As the United States begins reopening, government officials are acknowledging the long and arduous process of reopening the borders to visitors from China, Europe and other international destinations.
According to Reuters.com, White House economic adviser Larry Kudlow said the eventual easing and lifting of travel restrictions would depend heavily on the health and safety protocols implemented by each country.
The administration of U.S. President Donald Trump instituted a temporary ban on most travelers coming from China in January and then expanded the order to travelers from Europe and other impacted nations in March.
Senior U.S. officials told Reuters that travelers from other countries will not be permitted to enter the country if American citizens are allowed in those nations. With the U.S. in the midst of an outbreak and the highest number of infections, countries may be hesitant to accept American travelers.

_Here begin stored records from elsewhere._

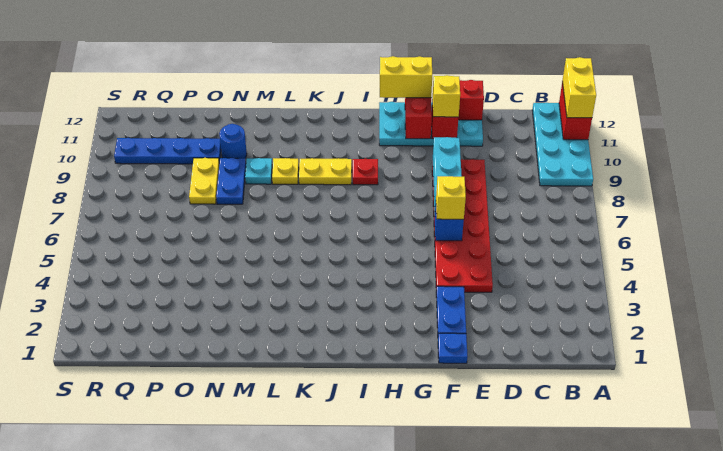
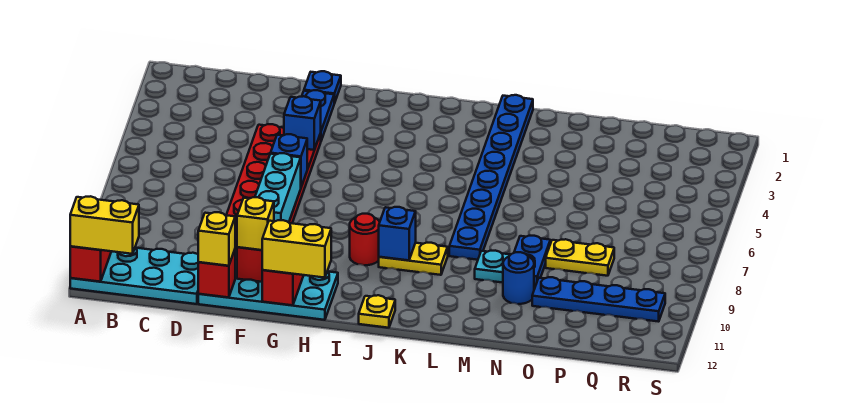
cyan 2x4 plate [532,103,593,186] -> cyan 2x4 plate turned to [70,248,198,304]
yellow 1x2 brick [562,57,596,118] -> yellow 1x2 brick turned to [70,196,139,254]
none -> blue 1x1 brick [284,96,321,150]
yellow 1x1 brick [436,176,466,219] -> yellow 1x1 brick moved to [198,212,235,266]
red 1x1 plate [353,159,378,185] -> red 1x1 round brick [350,214,380,265]
none -> blue 1x1 brick [379,207,416,260]
none -> blue 1x8 plate [449,95,533,260]
yellow 1x1 plate [272,158,299,184] -> yellow 1x1 plate moved to [359,295,395,328]
yellow 1x2 plate [189,158,219,204] -> yellow 1x2 plate turned to [546,239,614,276]

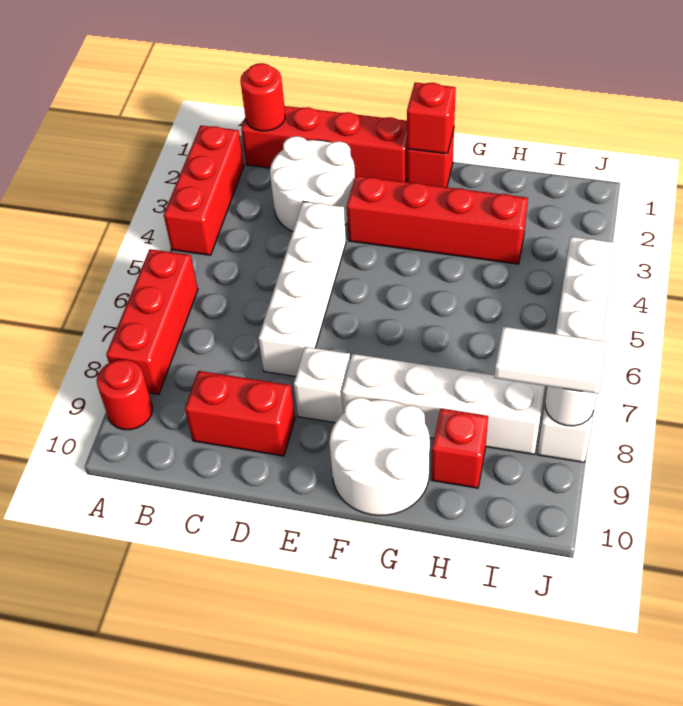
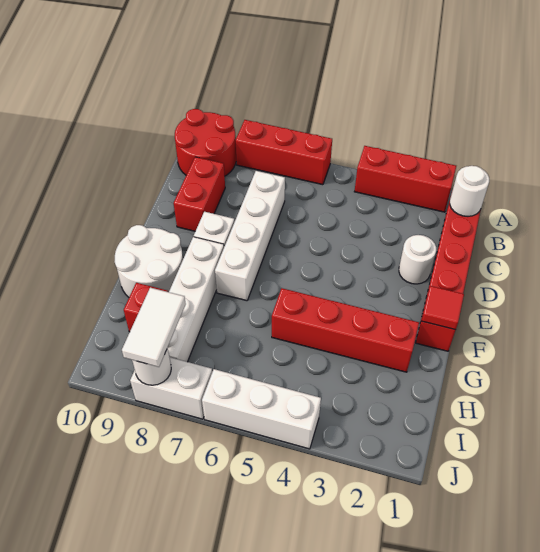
red 1x1 round brick [97,360,153,430] -> red 2x2 round brick [175,109,236,176]
red 1x1 round brick [240,63,285,131] -> white 1x1 round brick [450,166,489,216]
white 2x2 round brick [270,136,355,232] -> white 1x1 round brick [399,235,436,284]
white 1x4 brick [259,202,346,377] -> white 1x4 brick turned to [215,171,285,301]
red 1x4 brick [347,176,528,264] -> red 1x4 brick turned to [272,288,419,372]
red 1x1 brick [407,82,456,154] -> red 1x1 tile [422,286,464,330]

While the European Union is looking to reopen internal borders, it will keep external borders shuttered until at least until mid-June. With the U.S. ban on Europe being so broad, it will eventually need to be replaced by agreements with each individual country.
Opening up the U.S. to international travel as soon as it’s safe is important to the country’s economy, as the U.S. Travel Association said spending by people arriving from other nations supported 1.2 million jobs and $33.6 billion in wages last year.
Several airlines in America would like to resume service to China, but existing political issues between the U.S government and Beijing could complicate the process. China has also imposed restrictions on foreign carriers by allowing only one flight into the country per week.